• Input records

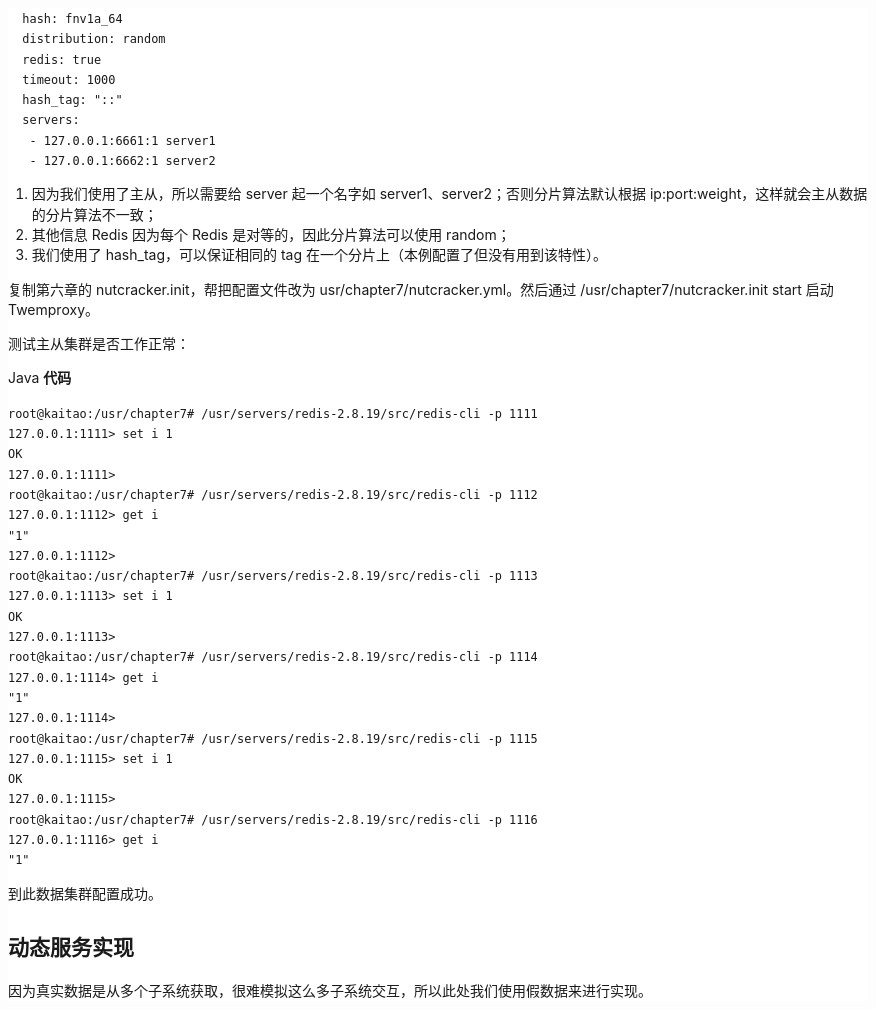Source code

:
 ```
  hash: fnv1a_64  
  distribution: random  
  redis: true  
  timeout: 1000  
  hash_tag: "::"  
  servers:  
   - 127.0.0.1:6661:1 server1  
   - 127.0.0.1:6662:1 server2   
```  
 
1. 因为我们使用了主从，所以需要给 server 起一个名字如 server1、server2；否则分片算法默认根据 ip:port:weight，这样就会主从数据的分片算法不一致；
2. 其他信息 Redis 因为每个 Redis 是对等的，因此分片算法可以使用 random；
3. 我们使用了 hash\_tag，可以保证相同的 tag 在一个分片上（本例配置了但没有用到该特性）。
 
 
复制第六章的 nutcracker.init，帮把配置文件改为 usr/chapter7/nutcracker.yml。然后通过 /usr/chapter7/nutcracker.init start 启动 Twemproxy。
 
测试主从集群是否工作正常：  

Java **代码**  
  
```
root@kaitao:/usr/chapter7# /usr/servers/redis-2.8.19/src/redis-cli -p 1111  
127.0.0.1:1111> set i 1  
OK  
127.0.0.1:1111>   
root@kaitao:/usr/chapter7# /usr/servers/redis-2.8.19/src/redis-cli -p 1112  
127.0.0.1:1112> get i  
"1"  
127.0.0.1:1112>   
root@kaitao:/usr/chapter7# /usr/servers/redis-2.8.19/src/redis-cli -p 1113  
127.0.0.1:1113> set i 1  
OK  
127.0.0.1:1113>   
root@kaitao:/usr/chapter7# /usr/servers/redis-2.8.19/src/redis-cli -p 1114  
127.0.0.1:1114> get i  
"1"  
127.0.0.1:1114>   
root@kaitao:/usr/chapter7# /usr/servers/redis-2.8.19/src/redis-cli -p 1115  
127.0.0.1:1115> set i 1  
OK  
127.0.0.1:1115>   
root@kaitao:/usr/chapter7# /usr/servers/redis-2.8.19/src/redis-cli -p 1116  
127.0.0.1:1116> get i  
"1"  
``` 
 
到此数据集群配置成功。
 
 
## 动态服务实现  

因为真实数据是从多个子系统获取，很难模拟这么多子系统交互，所以此处我们使用假数据来进行实现。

• Instructions to follow
Please copy out every line of the preceding listing that carries "random".

• Output for this exercise
  distribution: random  
2. 其他信息 Redis 因为每个 Redis 是对等的，因此分片算法可以使用 random；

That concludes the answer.